# Exercise material
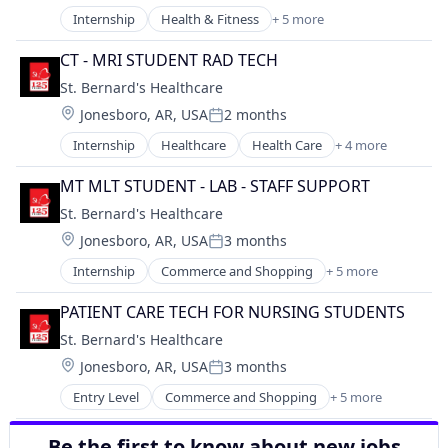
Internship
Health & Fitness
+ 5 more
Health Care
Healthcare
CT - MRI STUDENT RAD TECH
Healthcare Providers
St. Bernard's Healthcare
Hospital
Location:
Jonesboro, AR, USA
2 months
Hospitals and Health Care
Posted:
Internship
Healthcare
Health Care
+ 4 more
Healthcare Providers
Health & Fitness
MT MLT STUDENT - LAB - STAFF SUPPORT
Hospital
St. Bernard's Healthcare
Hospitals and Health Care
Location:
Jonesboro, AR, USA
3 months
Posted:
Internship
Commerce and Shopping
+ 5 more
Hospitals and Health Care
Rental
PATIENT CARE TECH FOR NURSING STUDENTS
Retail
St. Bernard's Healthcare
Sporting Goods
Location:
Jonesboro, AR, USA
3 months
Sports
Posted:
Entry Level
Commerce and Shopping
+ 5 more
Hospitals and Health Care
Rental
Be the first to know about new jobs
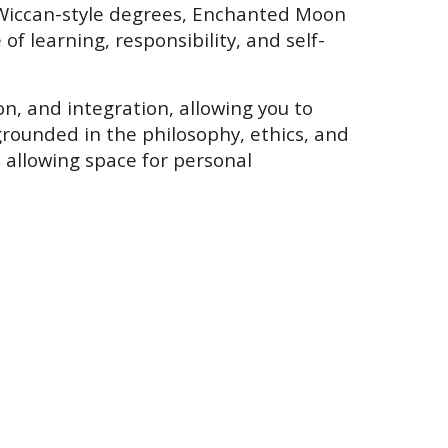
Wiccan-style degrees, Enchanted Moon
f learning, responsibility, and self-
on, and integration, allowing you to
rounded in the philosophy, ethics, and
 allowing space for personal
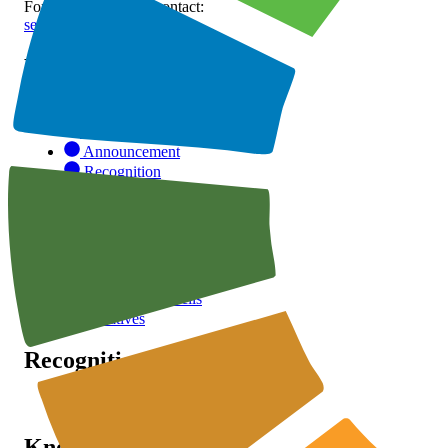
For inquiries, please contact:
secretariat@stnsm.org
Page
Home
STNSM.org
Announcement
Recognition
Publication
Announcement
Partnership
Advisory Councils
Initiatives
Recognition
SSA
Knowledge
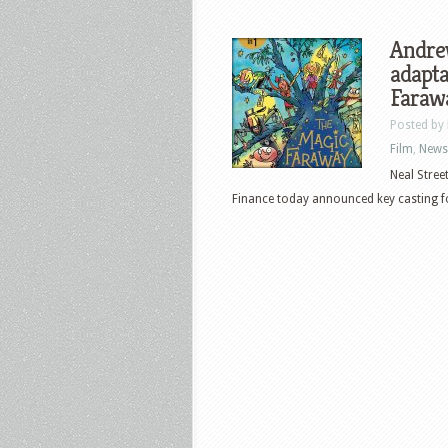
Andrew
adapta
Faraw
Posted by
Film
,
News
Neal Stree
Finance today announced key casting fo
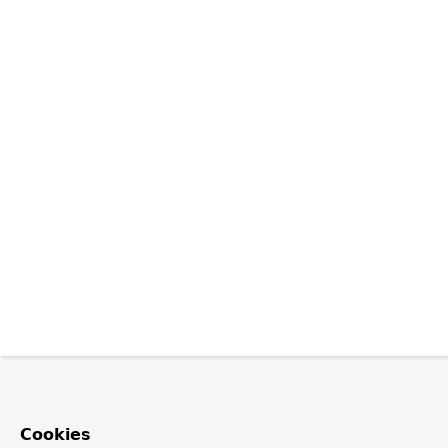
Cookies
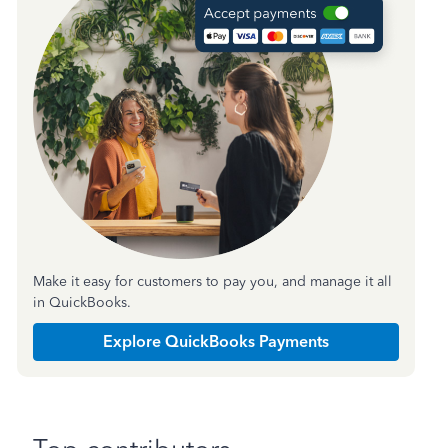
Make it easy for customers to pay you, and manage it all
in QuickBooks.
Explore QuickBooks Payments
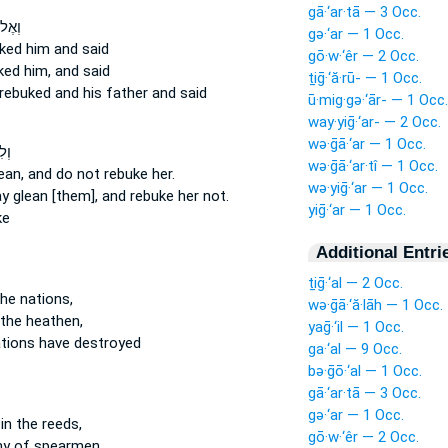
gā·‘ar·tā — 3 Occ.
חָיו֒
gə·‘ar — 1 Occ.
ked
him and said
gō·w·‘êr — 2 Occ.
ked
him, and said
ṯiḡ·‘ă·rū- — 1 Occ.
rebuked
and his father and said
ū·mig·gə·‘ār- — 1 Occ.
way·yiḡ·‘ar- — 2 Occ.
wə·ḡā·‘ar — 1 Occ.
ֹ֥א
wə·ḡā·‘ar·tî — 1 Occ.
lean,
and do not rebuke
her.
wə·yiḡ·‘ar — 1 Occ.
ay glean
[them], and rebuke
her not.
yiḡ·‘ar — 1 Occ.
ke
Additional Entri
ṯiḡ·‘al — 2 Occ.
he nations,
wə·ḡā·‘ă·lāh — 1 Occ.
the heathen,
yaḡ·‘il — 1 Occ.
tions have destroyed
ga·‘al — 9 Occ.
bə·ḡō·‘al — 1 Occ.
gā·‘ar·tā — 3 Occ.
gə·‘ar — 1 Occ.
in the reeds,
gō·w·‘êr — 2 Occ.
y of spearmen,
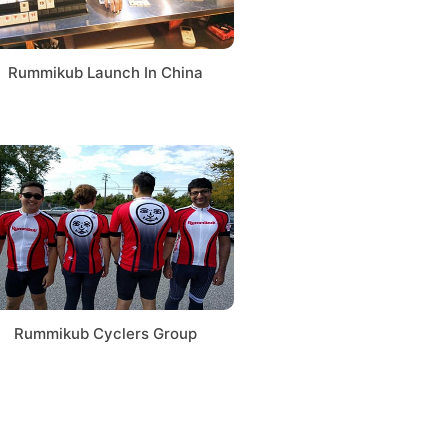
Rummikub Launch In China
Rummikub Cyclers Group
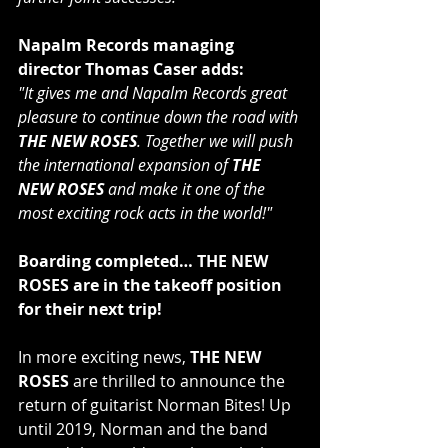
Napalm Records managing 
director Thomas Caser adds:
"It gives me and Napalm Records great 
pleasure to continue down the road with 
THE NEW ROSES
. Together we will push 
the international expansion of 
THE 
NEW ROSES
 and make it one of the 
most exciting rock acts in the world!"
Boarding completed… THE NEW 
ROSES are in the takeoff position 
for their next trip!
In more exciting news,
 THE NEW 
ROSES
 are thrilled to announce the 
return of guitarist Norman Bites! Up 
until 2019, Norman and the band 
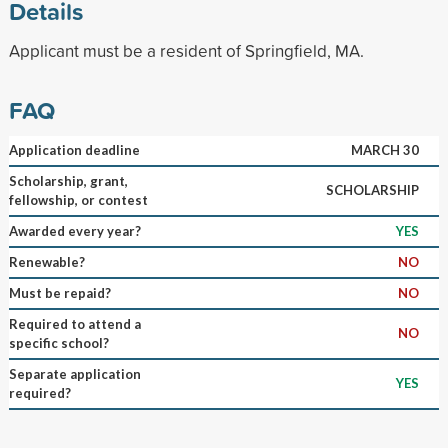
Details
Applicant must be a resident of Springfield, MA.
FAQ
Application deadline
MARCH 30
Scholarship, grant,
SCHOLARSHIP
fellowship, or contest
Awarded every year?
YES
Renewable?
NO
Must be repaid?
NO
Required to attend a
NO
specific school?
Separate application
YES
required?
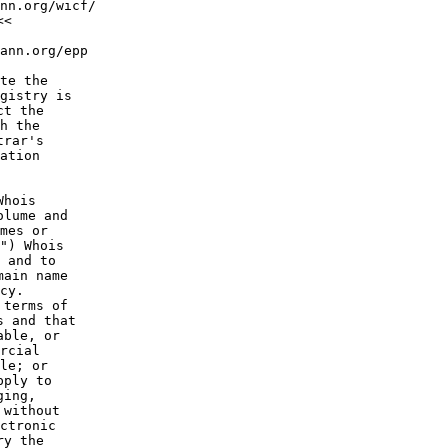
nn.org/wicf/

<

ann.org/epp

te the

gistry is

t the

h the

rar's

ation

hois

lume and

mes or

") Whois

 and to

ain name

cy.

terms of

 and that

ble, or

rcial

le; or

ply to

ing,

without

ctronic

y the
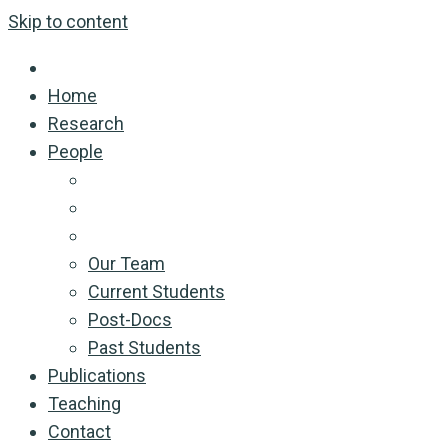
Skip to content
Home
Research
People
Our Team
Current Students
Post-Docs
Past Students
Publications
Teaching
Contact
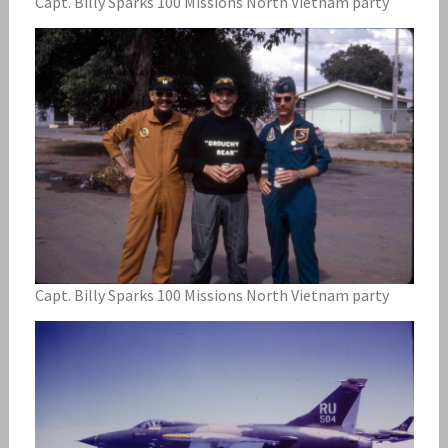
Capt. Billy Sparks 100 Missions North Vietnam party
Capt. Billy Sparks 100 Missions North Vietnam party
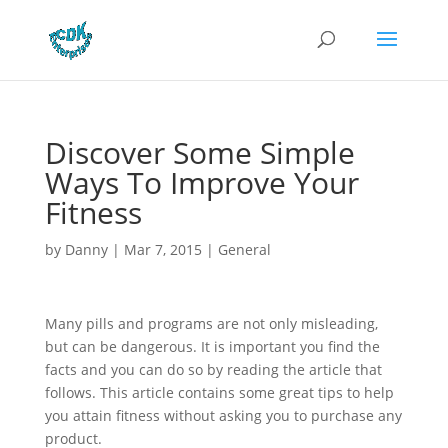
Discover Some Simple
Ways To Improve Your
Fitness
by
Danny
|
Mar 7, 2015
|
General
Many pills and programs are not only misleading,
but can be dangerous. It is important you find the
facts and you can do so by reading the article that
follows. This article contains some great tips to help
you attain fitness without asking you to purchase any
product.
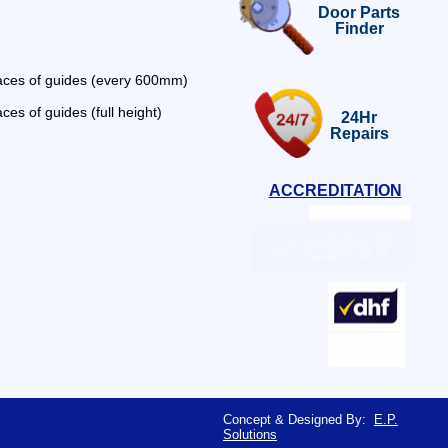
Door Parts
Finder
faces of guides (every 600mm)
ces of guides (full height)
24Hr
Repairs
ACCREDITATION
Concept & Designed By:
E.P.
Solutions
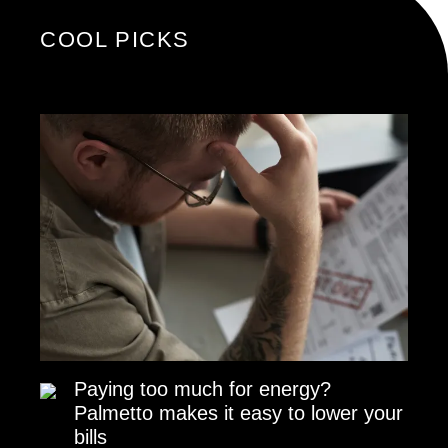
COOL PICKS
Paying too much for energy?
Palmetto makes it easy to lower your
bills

# Written task
The lines to copy are those above that contain the string "Napalm".

# Task result
Napalm Records managing 
"It gives me and Napalm Records great 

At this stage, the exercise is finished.